Recommendation and Pending Tasks

  • Pending tasks were clearly listed
    Medications, treatments, labs, assessments, transport, discharge steps, or other tasks due on the next shift were identified.
  • Time-sensitive items or deadlines communicated
    Tasks with specific due times, follow-up windows, or escalation thresholds were stated.
  • Recommended plan of care reviewed
    Expected interventions, monitoring priorities, and anticipated next steps were communicated.
  • Provider notifications or consult follow-up noted
    Outstanding calls, consults, or provider follow-up items were included.
  • Escalation criteria or contingency plan stated
    What to watch for and when to notify the provider or rapid response team was communicated.

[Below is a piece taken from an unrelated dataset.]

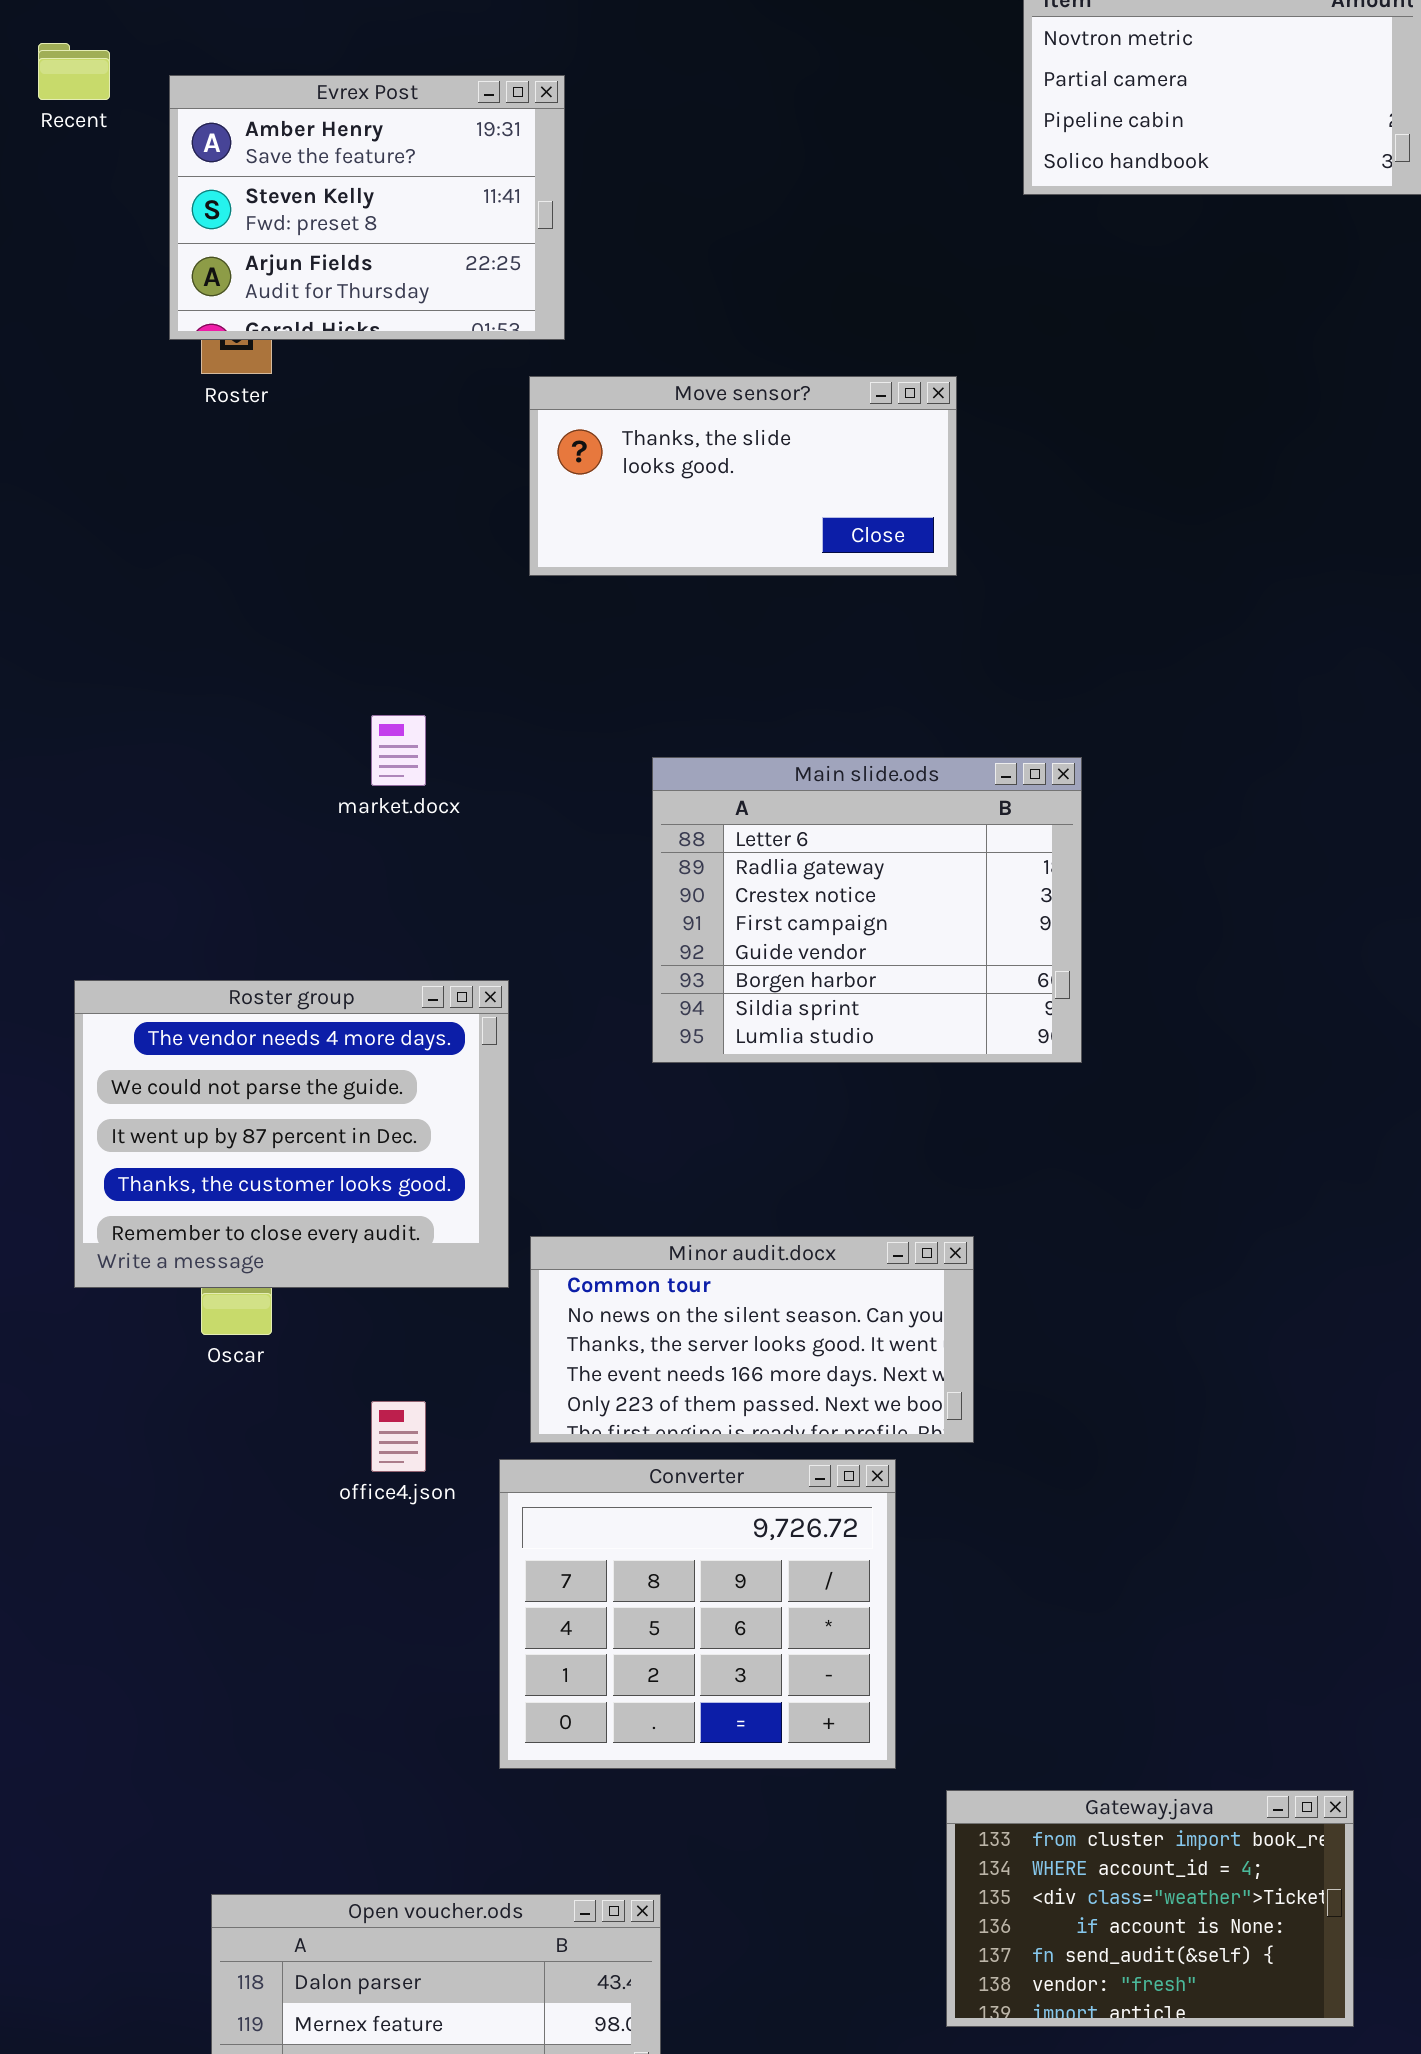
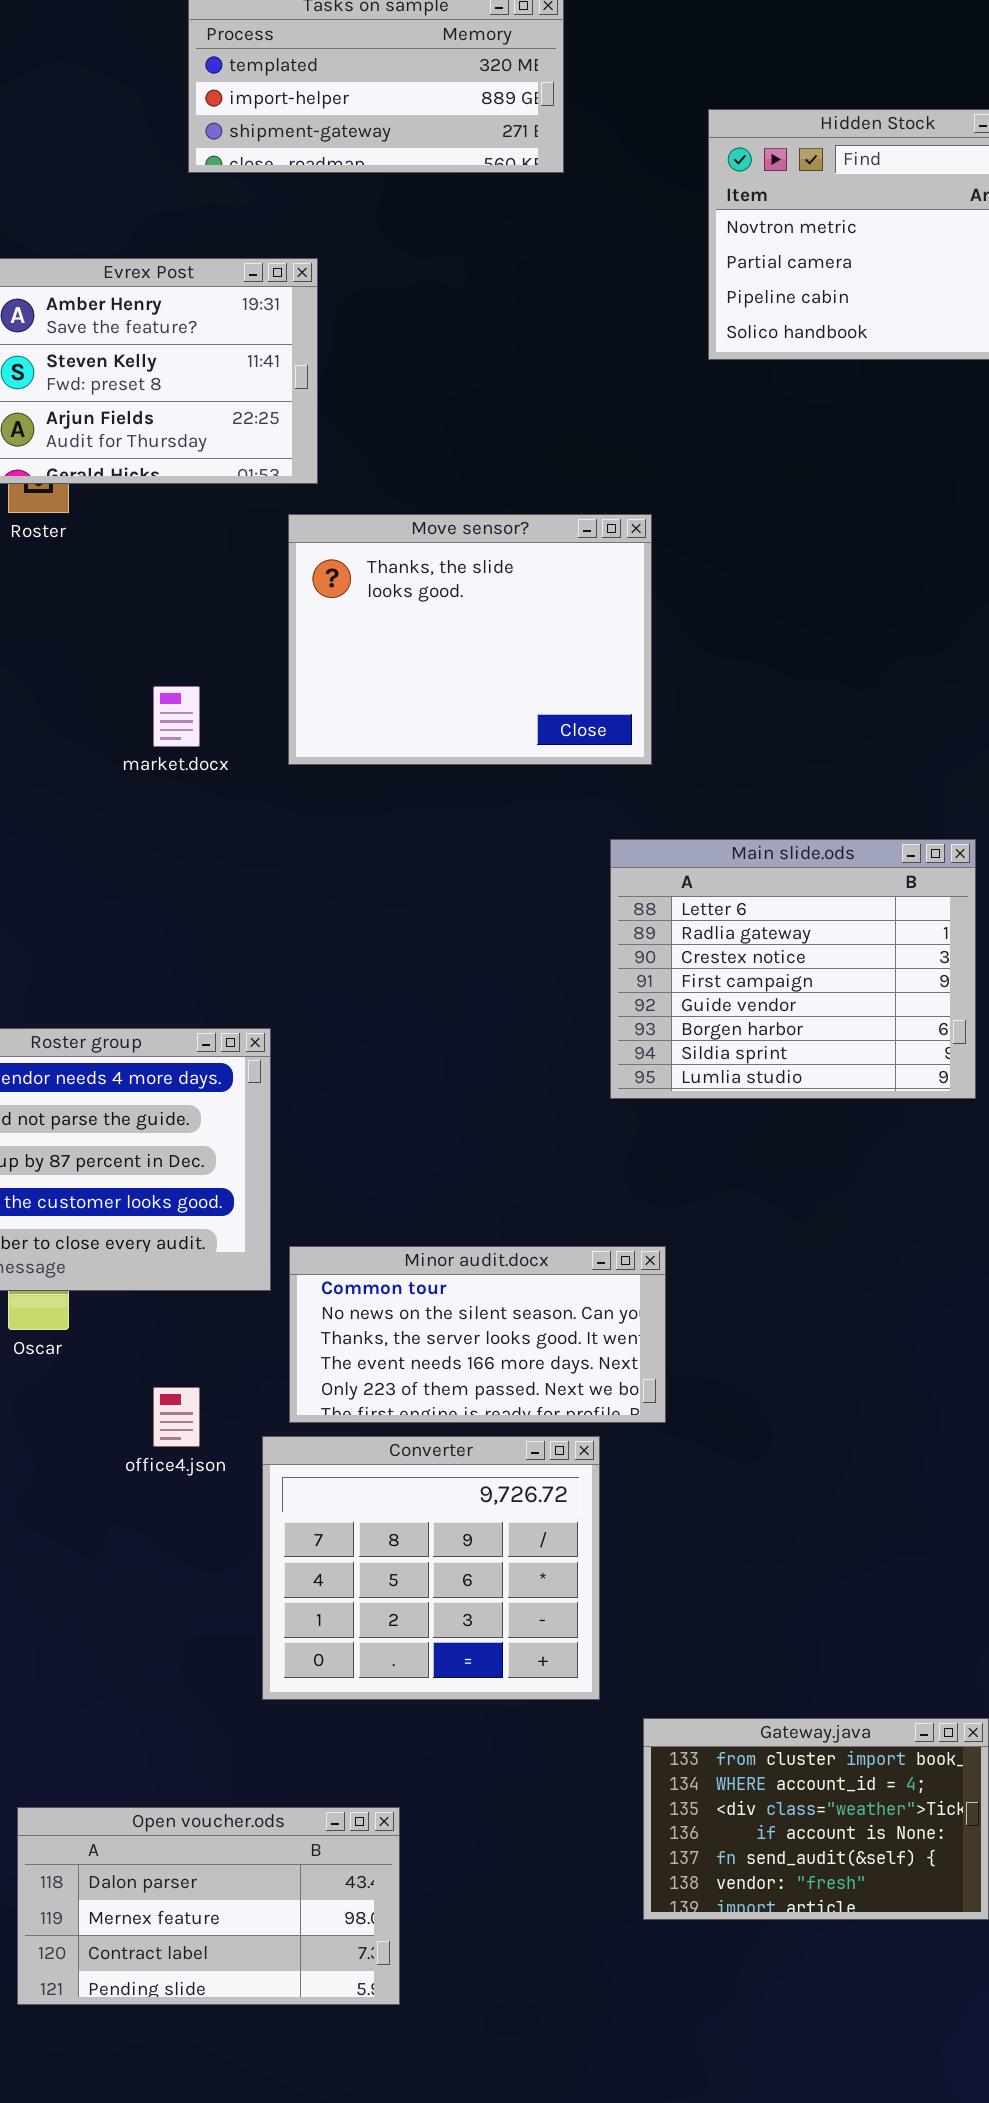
Move sensor?: [529,376,957,576] -> [288,514,652,765], resized
market.docx: [371,715,426,786] -> [153,686,200,747], moved
Main slide.ods: [652,757,1082,1063] -> [610,839,976,1099], moved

Family and Communication Updates

  • Family or caregiver updates communicated
    Relevant updates shared with family, caregiver, or legal representative were included when appropriate.
  • Patient education or teaching needs noted
    Education completed, reinforcement needed, or barriers to understanding were communicated.
  • Interpreter or communication accommodations addressed
    Language needs, hearing/vision barriers, or other communication accommodations were noted if applicable.
  • Questions from patient or family were addressed
    Outstanding questions, concerns, or follow-up items from the patient or family were acknowledged.
  • Handoff completed with opportunity for questions
    The incoming nurse had an opportunity to ask clarifying questions before the handoff ended.